As global central banks are struggling in an endless monetary printing race, François Asselineau, president of the UPR, proposes a radical shift: to incorporate 5 to 10% of bitcoin into the reserves of the Bank of France. An idea that shakes traditional economic certainties and questions our relationship with sovereignty. Behind this proposal is a relentless analysis: bitcoin is not a mere cryptocurrency, but a tool of resistance against the erosion of financial freedoms.

A strategic shield against the drift of traditional currencies

A store of value immune to the whims of central banks? Bitcoin, with its cap set at 21 million units, embodies this unprecedented digital rarity.

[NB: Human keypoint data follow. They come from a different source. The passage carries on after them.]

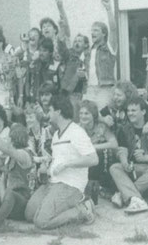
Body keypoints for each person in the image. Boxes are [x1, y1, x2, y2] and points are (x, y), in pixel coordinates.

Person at [24, 95, 97, 230]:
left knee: (41, 222)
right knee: (29, 214)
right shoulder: (57, 135)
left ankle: (82, 209)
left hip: (71, 185)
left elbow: (93, 159)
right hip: (53, 183)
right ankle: (64, 207)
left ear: (58, 112)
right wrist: (47, 164)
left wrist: (67, 164)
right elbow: (58, 158)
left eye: (50, 110)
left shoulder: (77, 132)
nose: (48, 114)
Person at [109, 96, 148, 213]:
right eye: (129, 111)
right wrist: (124, 162)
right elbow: (122, 150)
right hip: (132, 168)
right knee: (115, 167)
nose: (130, 113)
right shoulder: (124, 129)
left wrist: (147, 157)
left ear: (143, 111)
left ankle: (123, 194)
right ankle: (136, 199)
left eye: (134, 110)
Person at [77, 100, 118, 201]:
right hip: (85, 161)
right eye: (81, 113)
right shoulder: (77, 128)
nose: (83, 116)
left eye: (87, 113)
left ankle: (100, 186)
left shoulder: (101, 127)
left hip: (101, 163)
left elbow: (114, 144)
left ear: (93, 115)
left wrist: (94, 147)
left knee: (103, 152)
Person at [28, 38, 60, 102]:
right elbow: (29, 82)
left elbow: (58, 86)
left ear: (50, 52)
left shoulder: (56, 65)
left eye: (44, 51)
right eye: (40, 50)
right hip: (35, 98)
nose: (41, 53)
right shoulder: (34, 63)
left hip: (50, 100)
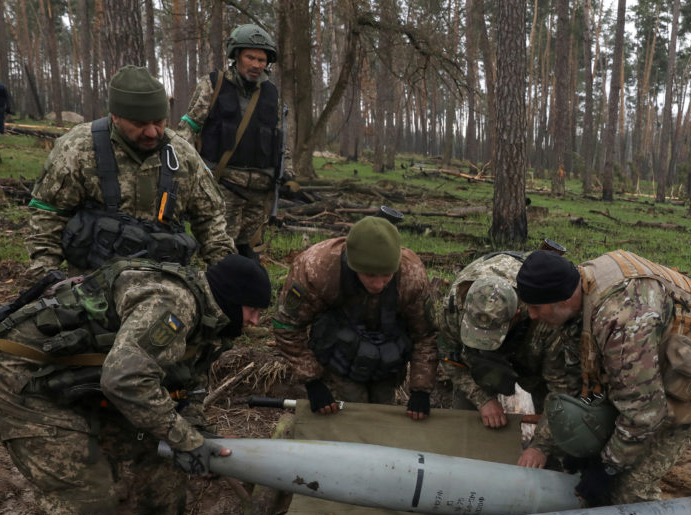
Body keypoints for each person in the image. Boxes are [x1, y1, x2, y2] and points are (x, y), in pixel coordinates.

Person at [0, 254, 272, 515]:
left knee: (164, 458)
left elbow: (183, 383)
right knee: (85, 493)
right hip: (21, 382)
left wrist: (193, 432)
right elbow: (126, 379)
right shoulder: (170, 305)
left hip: (82, 383)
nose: (256, 321)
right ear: (229, 297)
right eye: (253, 309)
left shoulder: (212, 320)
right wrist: (184, 438)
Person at [515, 250, 691, 505]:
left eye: (536, 307)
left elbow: (645, 414)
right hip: (641, 372)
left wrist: (605, 467)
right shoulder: (579, 291)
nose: (531, 315)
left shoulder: (621, 321)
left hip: (686, 383)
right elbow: (583, 379)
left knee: (629, 489)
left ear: (561, 300)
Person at [25, 65, 234, 280]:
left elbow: (211, 222)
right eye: (140, 124)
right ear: (116, 117)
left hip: (166, 286)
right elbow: (47, 215)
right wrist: (46, 279)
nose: (153, 132)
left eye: (159, 122)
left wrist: (229, 278)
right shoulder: (78, 149)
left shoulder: (183, 155)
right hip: (92, 287)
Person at [273, 216, 437, 418]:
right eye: (370, 275)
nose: (378, 285)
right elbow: (287, 326)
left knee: (382, 415)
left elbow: (426, 335)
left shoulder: (411, 275)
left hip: (388, 359)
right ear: (353, 265)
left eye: (386, 275)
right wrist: (313, 381)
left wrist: (421, 388)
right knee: (348, 418)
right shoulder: (316, 269)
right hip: (337, 358)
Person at [178, 24, 293, 260]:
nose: (256, 64)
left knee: (250, 252)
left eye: (261, 59)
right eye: (250, 57)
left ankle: (246, 294)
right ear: (236, 55)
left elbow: (280, 140)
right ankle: (217, 294)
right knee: (220, 252)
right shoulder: (213, 84)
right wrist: (180, 170)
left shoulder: (272, 93)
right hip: (223, 185)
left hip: (260, 191)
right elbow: (189, 127)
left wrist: (288, 173)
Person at [436, 248, 561, 462]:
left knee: (556, 435)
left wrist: (541, 446)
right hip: (477, 359)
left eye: (492, 335)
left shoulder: (545, 317)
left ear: (516, 316)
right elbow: (449, 356)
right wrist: (482, 399)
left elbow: (561, 389)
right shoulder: (455, 307)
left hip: (531, 353)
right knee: (467, 423)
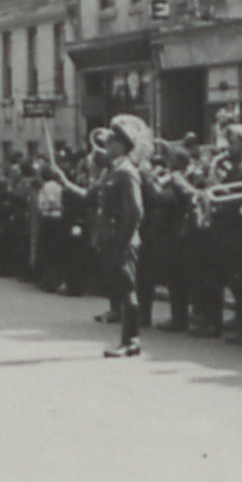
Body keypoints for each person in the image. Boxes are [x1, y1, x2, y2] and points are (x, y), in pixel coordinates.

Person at [50, 119, 146, 357]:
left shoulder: (126, 172)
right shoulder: (110, 171)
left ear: (122, 145)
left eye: (111, 142)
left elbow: (135, 212)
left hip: (121, 241)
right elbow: (88, 197)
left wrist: (121, 243)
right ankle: (128, 339)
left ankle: (131, 340)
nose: (106, 146)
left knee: (127, 289)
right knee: (120, 289)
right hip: (109, 240)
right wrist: (63, 181)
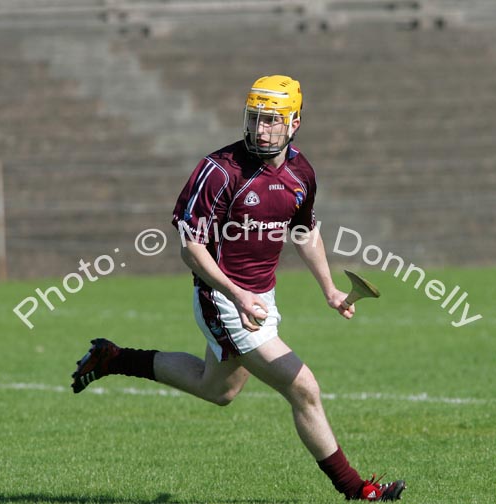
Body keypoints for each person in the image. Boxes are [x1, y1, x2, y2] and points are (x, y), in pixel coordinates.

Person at [71, 75, 406, 501]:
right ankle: (358, 489)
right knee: (303, 387)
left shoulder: (301, 172)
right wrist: (235, 294)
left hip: (258, 297)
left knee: (220, 390)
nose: (260, 129)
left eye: (272, 120)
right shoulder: (220, 171)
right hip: (221, 297)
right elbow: (191, 250)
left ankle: (113, 358)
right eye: (254, 119)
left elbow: (303, 232)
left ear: (294, 122)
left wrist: (329, 289)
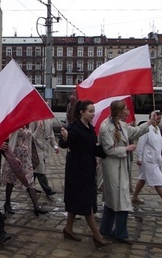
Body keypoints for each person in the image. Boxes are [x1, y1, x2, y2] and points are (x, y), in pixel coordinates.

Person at [98, 100, 155, 244]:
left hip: (121, 167)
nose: (128, 111)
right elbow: (108, 150)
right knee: (121, 200)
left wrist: (149, 122)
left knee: (112, 201)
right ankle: (120, 234)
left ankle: (105, 230)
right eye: (126, 109)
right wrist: (126, 149)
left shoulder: (121, 125)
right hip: (112, 168)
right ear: (118, 111)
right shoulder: (105, 127)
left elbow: (135, 131)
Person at [58, 100, 112, 248]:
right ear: (82, 112)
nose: (93, 114)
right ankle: (97, 237)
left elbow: (93, 149)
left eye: (93, 111)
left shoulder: (90, 128)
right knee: (86, 203)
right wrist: (64, 137)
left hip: (88, 169)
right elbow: (64, 143)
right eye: (90, 111)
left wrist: (109, 149)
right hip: (77, 170)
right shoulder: (74, 128)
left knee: (77, 200)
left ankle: (68, 229)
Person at [1, 124, 48, 216]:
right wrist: (11, 157)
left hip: (26, 159)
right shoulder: (14, 125)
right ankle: (7, 204)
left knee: (29, 180)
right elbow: (8, 141)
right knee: (10, 180)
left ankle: (36, 206)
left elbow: (32, 138)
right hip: (14, 157)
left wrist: (38, 129)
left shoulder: (27, 126)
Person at [132, 111, 162, 208]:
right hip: (148, 159)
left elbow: (158, 142)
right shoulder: (146, 129)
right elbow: (141, 144)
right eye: (156, 119)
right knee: (157, 179)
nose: (158, 121)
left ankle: (135, 196)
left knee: (142, 178)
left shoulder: (157, 129)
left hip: (156, 158)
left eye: (159, 119)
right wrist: (139, 157)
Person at [31, 105, 60, 197]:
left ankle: (30, 187)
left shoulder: (49, 120)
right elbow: (30, 137)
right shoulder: (34, 120)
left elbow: (51, 135)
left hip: (45, 150)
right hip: (36, 149)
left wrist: (55, 146)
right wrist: (38, 129)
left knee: (35, 170)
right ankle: (47, 189)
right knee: (40, 171)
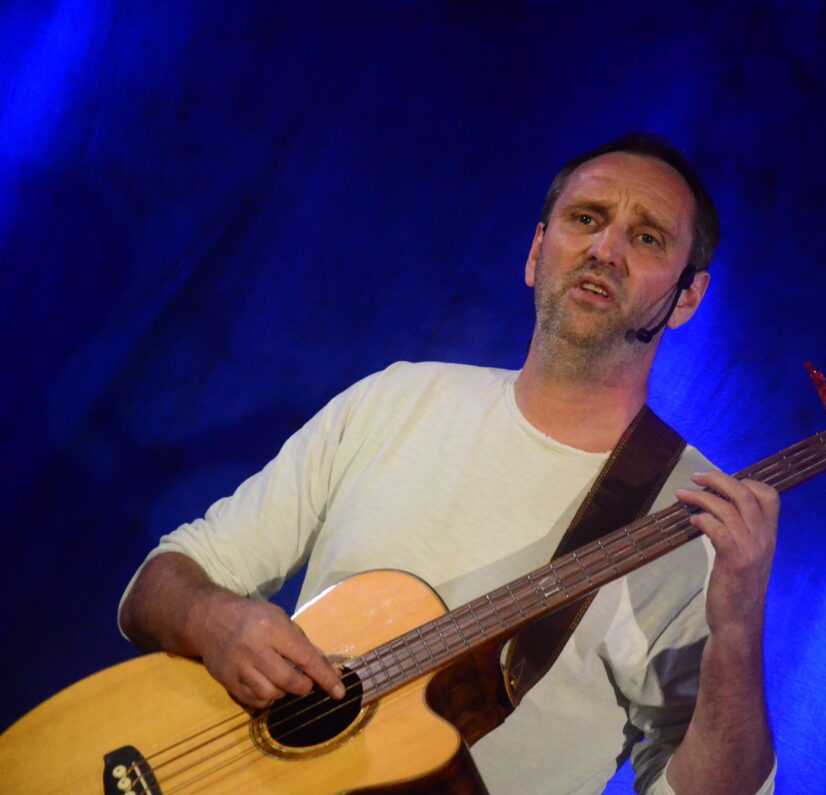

Unlike gold, whose actual reserves remain opaque (who knows what the Fort Knox vaults hide?), each bitcoin is traceable, verifiable, and impossible to duplicate. A revolutionary transparency.

Asselineau highlights a paradox: France holds 2,436 tons of gold but remains vulnerable to monetary confidence crises.

By allocating 5 to 10% of its reserves to bitcoin, it would diversify its financial arsenal. A bold but calculated bet.

Let’s remember that El Salvador, a pioneer in this area, has already converted part of its public treasury into bitcoin, defying the IMF. Result? An economy less dependent on the dollar and an influx of innovative capital.

Mining, often criticized for its energy impact, becomes a geopolitical asset here. By valuing energy surpluses (like in Finland, where data centers heat cities), France could transform an ecological constraint into an industrial lever. An idea that disrupts dogmas: what if bitcoin is not the problem, but part of the solution?